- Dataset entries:
-------

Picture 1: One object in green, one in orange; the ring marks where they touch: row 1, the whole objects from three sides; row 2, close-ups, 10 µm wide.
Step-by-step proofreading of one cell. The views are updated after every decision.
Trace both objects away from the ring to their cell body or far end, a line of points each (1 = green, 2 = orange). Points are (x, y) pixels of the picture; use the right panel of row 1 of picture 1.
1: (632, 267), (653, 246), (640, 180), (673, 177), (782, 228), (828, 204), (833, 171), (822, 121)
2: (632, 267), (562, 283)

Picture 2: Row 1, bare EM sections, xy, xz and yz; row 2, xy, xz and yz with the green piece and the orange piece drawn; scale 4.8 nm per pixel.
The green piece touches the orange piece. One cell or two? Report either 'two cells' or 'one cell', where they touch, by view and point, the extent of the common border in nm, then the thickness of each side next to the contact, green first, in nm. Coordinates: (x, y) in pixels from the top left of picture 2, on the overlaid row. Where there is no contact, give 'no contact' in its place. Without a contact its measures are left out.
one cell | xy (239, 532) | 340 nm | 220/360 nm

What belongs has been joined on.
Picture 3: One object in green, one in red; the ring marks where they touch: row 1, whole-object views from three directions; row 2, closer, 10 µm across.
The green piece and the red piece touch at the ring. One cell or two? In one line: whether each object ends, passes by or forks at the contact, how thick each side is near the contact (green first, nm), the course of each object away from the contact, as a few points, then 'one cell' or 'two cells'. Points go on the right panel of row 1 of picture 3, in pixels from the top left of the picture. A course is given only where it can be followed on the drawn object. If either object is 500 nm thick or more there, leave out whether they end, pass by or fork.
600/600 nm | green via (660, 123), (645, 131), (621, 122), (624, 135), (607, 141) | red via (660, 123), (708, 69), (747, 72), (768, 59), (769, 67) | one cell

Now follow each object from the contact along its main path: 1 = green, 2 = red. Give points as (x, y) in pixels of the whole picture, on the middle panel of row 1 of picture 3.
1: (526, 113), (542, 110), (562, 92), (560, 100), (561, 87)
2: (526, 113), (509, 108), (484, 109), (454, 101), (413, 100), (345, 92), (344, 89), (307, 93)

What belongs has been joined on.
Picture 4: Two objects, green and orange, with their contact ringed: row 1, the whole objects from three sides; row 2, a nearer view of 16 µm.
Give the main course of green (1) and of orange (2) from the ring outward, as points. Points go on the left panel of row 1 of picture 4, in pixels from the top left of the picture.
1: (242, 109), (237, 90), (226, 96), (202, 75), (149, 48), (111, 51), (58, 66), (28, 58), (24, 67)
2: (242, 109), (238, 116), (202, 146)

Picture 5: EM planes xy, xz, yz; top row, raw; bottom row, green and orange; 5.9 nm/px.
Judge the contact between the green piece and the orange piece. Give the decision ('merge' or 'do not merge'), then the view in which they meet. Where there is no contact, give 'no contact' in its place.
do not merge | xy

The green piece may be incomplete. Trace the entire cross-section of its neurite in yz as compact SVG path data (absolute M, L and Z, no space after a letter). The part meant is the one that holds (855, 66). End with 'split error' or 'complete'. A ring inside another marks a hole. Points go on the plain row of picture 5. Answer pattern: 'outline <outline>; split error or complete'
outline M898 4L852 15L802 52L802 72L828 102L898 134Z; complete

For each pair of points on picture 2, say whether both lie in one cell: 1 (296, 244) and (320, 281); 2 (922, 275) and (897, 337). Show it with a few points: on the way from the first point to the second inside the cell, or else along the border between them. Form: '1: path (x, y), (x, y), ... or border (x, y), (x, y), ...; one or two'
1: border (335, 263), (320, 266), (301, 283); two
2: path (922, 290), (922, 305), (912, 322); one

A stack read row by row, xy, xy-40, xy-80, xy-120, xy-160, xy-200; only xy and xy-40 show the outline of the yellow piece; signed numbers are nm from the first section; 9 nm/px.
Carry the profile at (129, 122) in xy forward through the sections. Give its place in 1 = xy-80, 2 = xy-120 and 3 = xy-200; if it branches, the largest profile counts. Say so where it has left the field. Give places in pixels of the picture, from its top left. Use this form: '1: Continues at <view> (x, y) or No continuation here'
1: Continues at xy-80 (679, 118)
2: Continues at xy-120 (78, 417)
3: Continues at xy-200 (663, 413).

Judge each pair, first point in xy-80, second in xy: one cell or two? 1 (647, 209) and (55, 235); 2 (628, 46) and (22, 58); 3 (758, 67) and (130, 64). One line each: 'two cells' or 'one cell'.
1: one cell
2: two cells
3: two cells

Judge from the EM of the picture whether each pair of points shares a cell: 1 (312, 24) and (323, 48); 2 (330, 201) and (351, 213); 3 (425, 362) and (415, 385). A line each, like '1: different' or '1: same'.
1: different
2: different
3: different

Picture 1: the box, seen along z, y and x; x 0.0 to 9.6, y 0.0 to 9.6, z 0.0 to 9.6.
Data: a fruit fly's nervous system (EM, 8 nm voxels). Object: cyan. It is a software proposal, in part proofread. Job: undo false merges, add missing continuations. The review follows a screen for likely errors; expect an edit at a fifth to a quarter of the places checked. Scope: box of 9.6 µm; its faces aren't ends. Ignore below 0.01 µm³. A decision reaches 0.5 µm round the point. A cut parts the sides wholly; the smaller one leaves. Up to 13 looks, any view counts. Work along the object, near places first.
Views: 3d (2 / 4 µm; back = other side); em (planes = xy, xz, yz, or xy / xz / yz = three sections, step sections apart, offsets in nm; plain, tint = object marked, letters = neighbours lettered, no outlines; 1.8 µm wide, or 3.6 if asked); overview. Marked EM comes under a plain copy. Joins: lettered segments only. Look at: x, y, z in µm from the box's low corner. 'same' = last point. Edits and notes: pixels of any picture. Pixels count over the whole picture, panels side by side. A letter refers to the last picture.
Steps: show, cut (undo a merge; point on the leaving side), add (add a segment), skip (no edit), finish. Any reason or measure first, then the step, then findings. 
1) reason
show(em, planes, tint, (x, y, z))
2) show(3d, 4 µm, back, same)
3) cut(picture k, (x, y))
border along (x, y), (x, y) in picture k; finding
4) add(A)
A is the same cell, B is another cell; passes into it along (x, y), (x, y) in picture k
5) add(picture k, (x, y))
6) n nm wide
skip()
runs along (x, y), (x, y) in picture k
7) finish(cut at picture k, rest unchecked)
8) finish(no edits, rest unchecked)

-------

- EXERCISE BRIEF: Your task is to give the records above again, exactly.

- TASK ANSWER:
Picture 1: One object in green, one in orange; the ring marks where they touch: row 1, the whole objects from three sides; row 2, close-ups, 10 µm wide.
Step-by-step proofreading of one cell. The views are updated after every decision.
Trace both objects away from the ring to their cell body or far end, a line of points each (1 = green, 2 = orange). Points are (x, y) pixels of the picture; use the right panel of row 1 of picture 1.
1: (632, 267), (653, 246), (640, 180), (673, 177), (782, 228), (828, 204), (833, 171), (822, 121)
2: (632, 267), (562, 283)

Picture 2: Row 1, bare EM sections, xy, xz and yz; row 2, xy, xz and yz with the green piece and the orange piece drawn; scale 4.8 nm per pixel.
The green piece touches the orange piece. One cell or two? Report either 'two cells' or 'one cell', where they touch, by view and point, the extent of the common border in nm, then the thickness of each side next to the contact, green first, in nm. Coordinates: (x, y) in pixels from the top left of picture 2, on the overlaid row. Where there is no contact, give 'no contact' in its place. Without a contact its measures are left out.
one cell | xy (239, 532) | 340 nm | 220/360 nm

What belongs has been joined on.
Picture 3: One object in green, one in red; the ring marks where they touch: row 1, whole-object views from three directions; row 2, closer, 10 µm across.
The green piece and the red piece touch at the ring. One cell or two? In one line: whether each object ends, passes by or forks at the contact, how thick each side is near the contact (green first, nm), the course of each object away from the contact, as a few points, then 'one cell' or 'two cells'. Points go on the right panel of row 1 of picture 3, in pixels from the top left of the picture. A course is given only where it can be followed on the drawn object. If either object is 500 nm thick or more there, leave out whether they end, pass by or fork.
600/600 nm | green via (660, 123), (645, 131), (621, 122), (624, 135), (607, 141) | red via (660, 123), (708, 69), (747, 72), (768, 59), (769, 67) | one cell

Now follow each object from the contact along its main path: 1 = green, 2 = red. Give points as (x, y) in pixels of the whole picture, on the middle panel of row 1 of picture 3.
1: (526, 113), (542, 110), (562, 92), (560, 100), (561, 87)
2: (526, 113), (509, 108), (484, 109), (454, 101), (413, 100), (345, 92), (344, 89), (307, 93)

What belongs has been joined on.
Picture 4: Two objects, green and orange, with their contact ringed: row 1, the whole objects from three sides; row 2, a nearer view of 16 µm.
Give the main course of green (1) and of orange (2) from the ring outward, as points. Points go on the left panel of row 1 of picture 4, in pixels from the top left of the picture.
1: (242, 109), (237, 90), (226, 96), (202, 75), (149, 48), (111, 51), (58, 66), (28, 58), (24, 67)
2: (242, 109), (238, 116), (202, 146)

Picture 5: EM planes xy, xz, yz; top row, raw; bottom row, green and orange; 5.9 nm/px.
Judge the contact between the green piece and the orange piece. Give the decision ('merge' or 'do not merge'), then the view in which they meet. Where there is no contact, give 'no contact' in its place.
do not merge | xy

The green piece may be incomplete. Trace the entire cross-section of its neurite in yz as compact SVG path data (absolute M, L and Z, no space after a letter). The part meant is the one that holds (855, 66). End with 'split error' or 'complete'. A ring inside another marks a hole. Points go on the plain row of picture 5. Answer pattern: 'outline <outline>; split error or complete'
outline M898 4L852 15L802 52L802 72L828 102L898 134Z; complete

For each pair of points on picture 2, say whether both lie in one cell: 1 (296, 244) and (320, 281); 2 (922, 275) and (897, 337). Show it with a few points: on the way from the first point to the second inside the cell, or else along the border between them. Form: '1: path (x, y), (x, y), ... or border (x, y), (x, y), ...; one or two'
1: border (335, 263), (320, 266), (301, 283); two
2: path (922, 290), (922, 305), (912, 322); one

A stack read row by row, xy, xy-40, xy-80, xy-120, xy-160, xy-200; only xy and xy-40 show the outline of the yellow piece; signed numbers are nm from the first section; 9 nm/px.
Carry the profile at (129, 122) in xy forward through the sections. Give its place in 1 = xy-80, 2 = xy-120 and 3 = xy-200; if it branches, the largest profile counts. Say so where it has left the field. Give places in pixels of the picture, from its top left. Use this form: '1: Continues at <view> (x, y) or No continuation here'
1: Continues at xy-80 (679, 118)
2: Continues at xy-120 (78, 417)
3: Continues at xy-200 (663, 413).

Judge each pair, first point in xy-80, second in xy: one cell or two? 1 (647, 209) and (55, 235); 2 (628, 46) and (22, 58); 3 (758, 67) and (130, 64). One line each: 'two cells' or 'one cell'.
1: one cell
2: two cells
3: two cells

Judge from the EM of the picture whether each pair of points shares a cell: 1 (312, 24) and (323, 48); 2 (330, 201) and (351, 213); 3 (425, 362) and (415, 385). A line each, like '1: different' or '1: same'.
1: different
2: different
3: different

Picture 1: the box, seen along z, y and x; x 0.0 to 9.6, y 0.0 to 9.6, z 0.0 to 9.6.
Data: a fruit fly's nervous system (EM, 8 nm voxels). Object: cyan. It is a software proposal, in part proofread. Job: undo false merges, add missing continuations. The review follows a screen for likely errors; expect an edit at a fifth to a quarter of the places checked. Scope: box of 9.6 µm; its faces aren't ends. Ignore below 0.01 µm³. A decision reaches 0.5 µm round the point. A cut parts the sides wholly; the smaller one leaves. Up to 13 looks, any view counts. Work along the object, near places first.
Views: 3d (2 / 4 µm; back = other side); em (planes = xy, xz, yz, or xy / xz / yz = three sections, step sections apart, offsets in nm; plain, tint = object marked, letters = neighbours lettered, no outlines; 1.8 µm wide, or 3.6 if asked); overview. Marked EM comes under a plain copy. Joins: lettered segments only. Look at: x, y, z in µm from the box's low corner. 'same' = last point. Edits and notes: pixels of any picture. Pixels count over the whole picture, panels side by side. A letter refers to the last picture.
Steps: show, cut (undo a merge; point on the leaving side), add (add a segment), skip (no edit), finish. Any reason or measure first, then the step, then findings. 
1) reason
show(em, planes, tint, (x, y, z))
2) show(3d, 4 µm, back, same)
3) cut(picture k, (x, y))
border along (x, y), (x, y) in picture k; finding
4) add(A)
A is the same cell, B is another cell; passes into it along (x, y), (x, y) in picture k
5) add(picture k, (x, y))
6) n nm wide
skip()
runs along (x, y), (x, y) in picture k
7) finish(cut at picture k, rest unchecked)
8) finish(no edits, rest unchecked)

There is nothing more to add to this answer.